Individuals who have cheated have also been found to have a hypocritical attitude toward infidelity, blaming their partner’s behaviours for their own straying but taking no responsibility for their partner’s unfaithful acts.
What Is Considered Infidelity?
Simply put, infidelity is the act of being disloyal to a spouse or partner. It usually entails having sexual or romantic interactions with someone who is not one’s significant other.
What Does Infidelity Mean in a Relationship?
Infidelity also refers to breaking a commitment to stay true to a romantic partner, whether that commitment was a part of a marriage vow, a secret pact between lovers, or an unspoken assumption.
What Is the Difference Between Adultery and Infidelity?

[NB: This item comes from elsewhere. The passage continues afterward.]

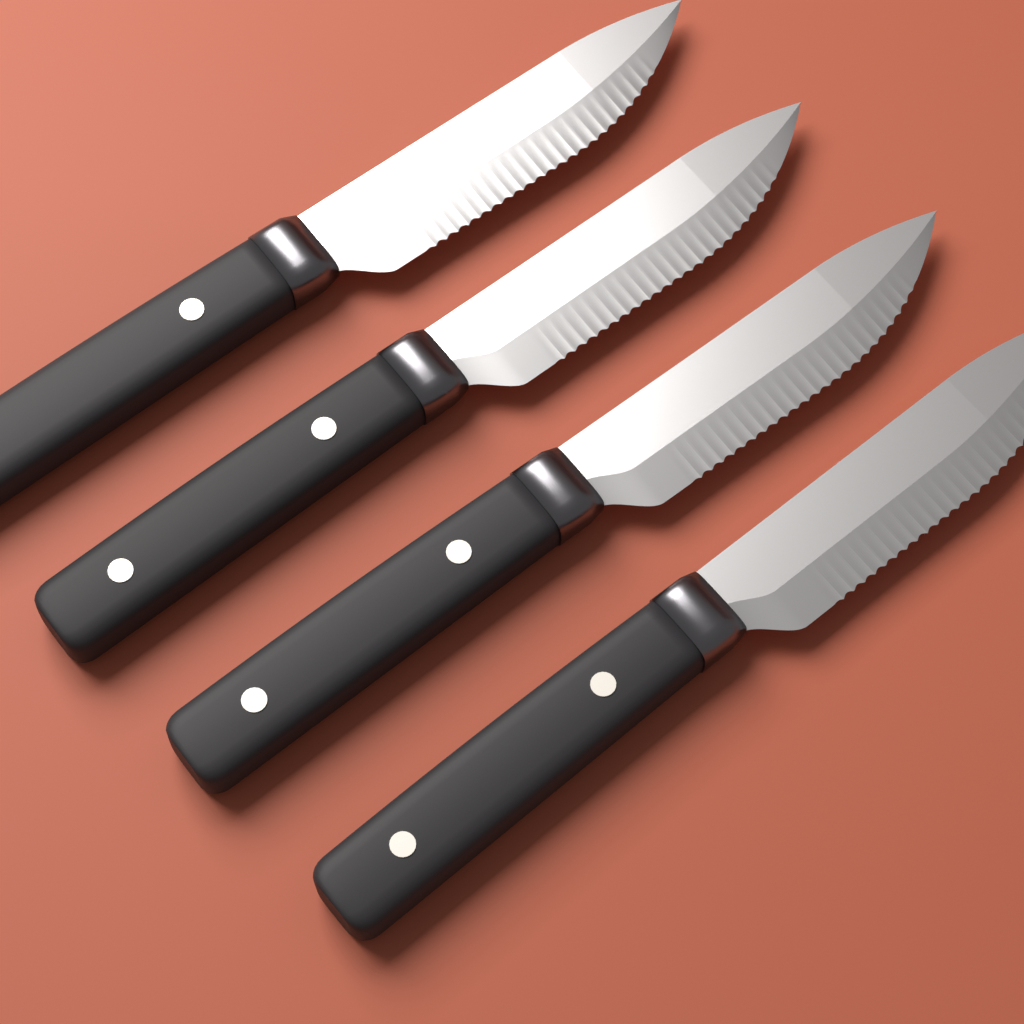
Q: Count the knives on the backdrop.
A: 4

Both married people and stable relationships are susceptible to infidelity. Adultery means having a physical or sexual relationship with another person.
Infidelity can take the form of emotional or physical involvement. In certain jurisdictions, adultery is a criminal act and grounds for divorce.
Why Do People Cheat on People They Love?
When people desire something different in their relationship or when they feel things are too cosy, they cheat. They may seek variety in their sex lives, as well as some form of adventure to break up the monotony of their daily existence.
Conclusion
Speak with a therapist or counsellor to help sort through your thoughts and create a strategy for how to approach the situation if you think your spouse is cheating but are unsure of what to do. Taking care of your mental health is crucial if adultery is proven since the fallout from an affair may be traumatizing and difficult. Respect your emotional limits and treat yourself with kindness.